Three Different Biochemical Systems Produce ATP. In Order, They Are:
- The phosphagen system
- The glycogen-lactic acid system
- Aerobic respiration
The Phosphagen System
When the muscles need to undergo a short, intense, period of activity (approximately 8-10 seconds), the phosphagen system, where ATP combines with creatine phosphate, kicks in. The phosphagen system engages the small amount of ATP that circulates our muscle cells at any one time.
The muscle cells also contain a high-energy phosphate called creatine phosphate and this used to restore ATP levels under the very short-term high-intensity conditions. An enzyme called creatine kinase mobilises a phosphate group from the creatine phosphate and this is quickly transferred to ADP to form ATP. So the muscle cell turns ATP into ADP and the phosphagen quickly turns ADP back into ATP.
The creatine phosphate levels begin to decline over the 10 second period and energy subsides. An example of the phosphagen system in action would be the 100 meters sprint event.
Glycogen-Lactic Acid System
Through the glycogen-lactic acid system energy is supplied at a slower rate than with the phosphagen system, although it still acts relatively rapidly and produces enough ATP for about 90 seconds of high-intensity activity. With this system lactic acid is formed from glucose in the muscle cell as a result of anaerobic metabolism.
Given the fact that under anaerobic conditions the body does not use oxygen, this system provides short term energy without having to engage the cardio-respiratory system to the same extent the aerobic system does. This saves time. Furthermore, under anaerobic conditions when the muscles are working rapidly, they contract very forcefully and this tends to cut off their oxygen supply as the blood vessels are impinged.
This system could also be called anaerobic respiration and a good example of the type of activity performed under these conditions would be the 400 meters sprint. Muscle soreness prevents the athlete from continuing due to high lactic acid concentration in the muscle.
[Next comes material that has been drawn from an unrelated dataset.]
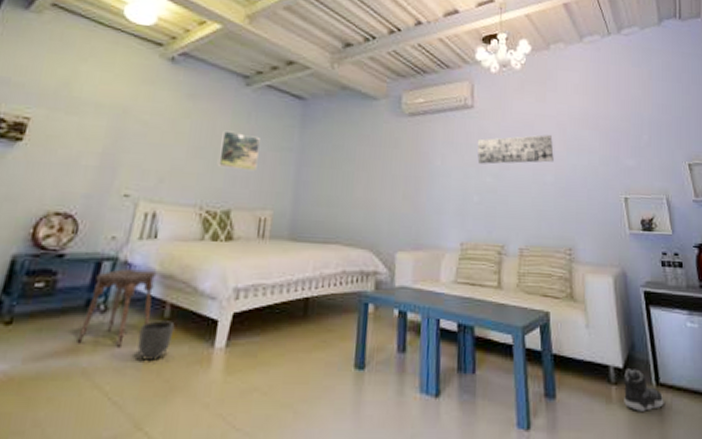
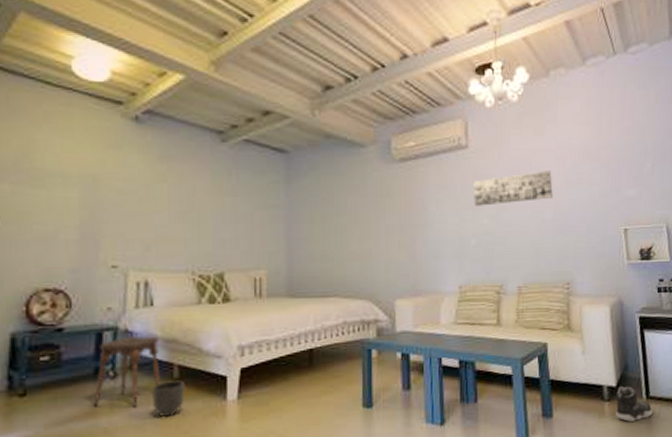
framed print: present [217,130,260,172] -> none [202,192,245,233]

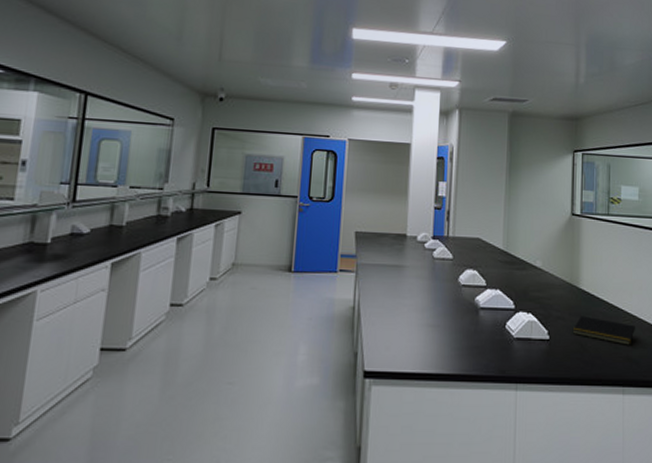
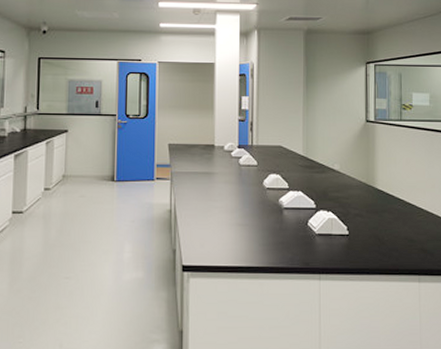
notepad: present [572,315,635,345] -> none [370,212,429,238]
If a period of exercise can be sustained for more than two minutes, the aerobic system will predominate and the muscles will be supplied with ATP firstly from carbohydrates then fats and finally amino acids (protein). Protein will be used for energy primarily under conditions of starvation (dieting in some instances).
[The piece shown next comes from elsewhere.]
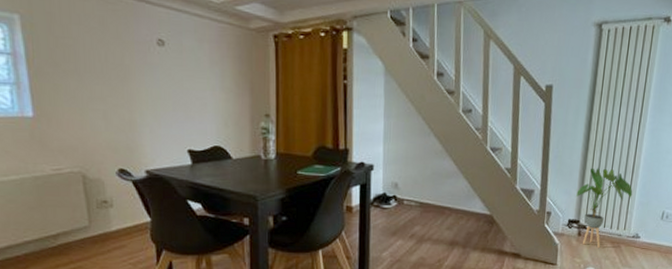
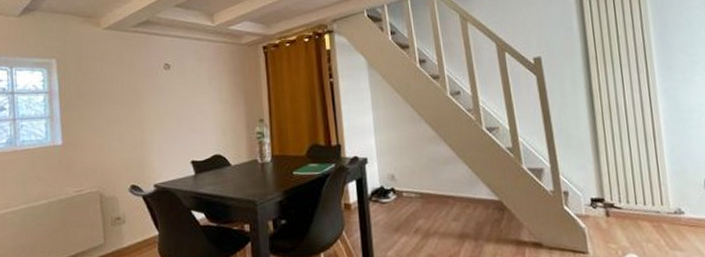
house plant: present [576,168,633,247] -> none [593,137,661,229]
ATP is produced at the slowest rate through aerobic respiration but enough energy can be produced to sustain an athlete for several hours. This is because with aerobic respiration, glucose is broken down into carbon dioxide and water rather than the prohibitive lactic acid evident in the glycogen-lactic acid system. Glycogen (the usable from of glucose), is obtained for aerobic respiration from a number sources.
- Absorption of glucose from food in the intestine, which gets to working muscle through the bloodstream.
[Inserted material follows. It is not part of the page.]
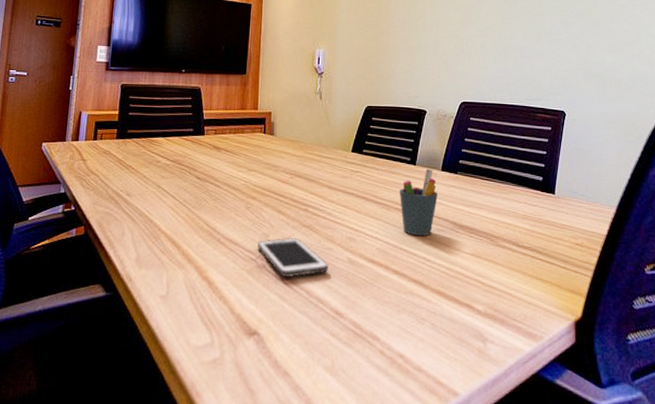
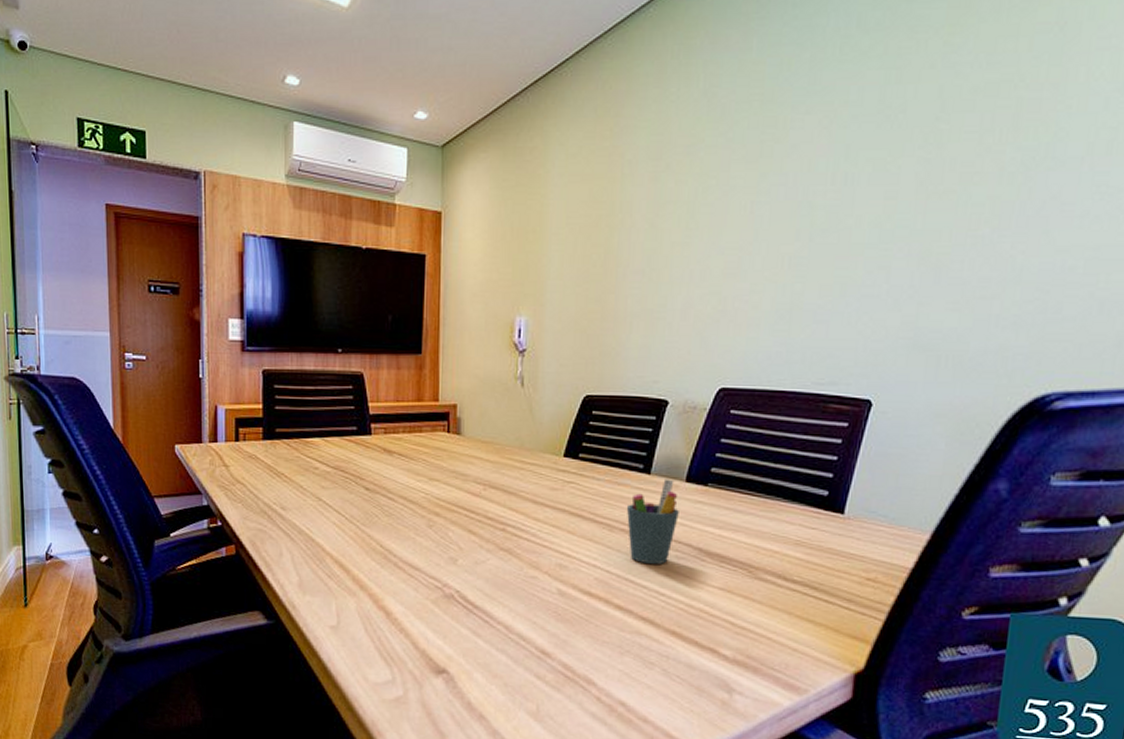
cell phone: present [258,237,328,278] -> none [444,562,532,611]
- Remaining glycogen supplies in the muscles
- Breakdown of the liver's glycogen into glucose, which gets to working muscle through the bloodstream
If one has ever wondered just how we are able to summons the energy to perform a number of activities under a variety of conditions, the answer, in large part, is ATP. This complex molecule assists with the conversion of various nutritional components to readily usable energy, to help us power through any activity.
Without ATP, ones body would simply fail to function. So there we have it. A comprehensive, yet simple, account of ATPs role in energy production.
- Tortora, G,. Anagnostakos, N.(1987). Principles of anatomy and Physiology (5th ed.). Biological Sciences Textbooks. USA.
- McArdle, W., Katch, F., & Katch, V.(2001). Exercise Physiology: Energy, Nutrition, and Human Performance. Lippincott Williams & Wilkins: USA.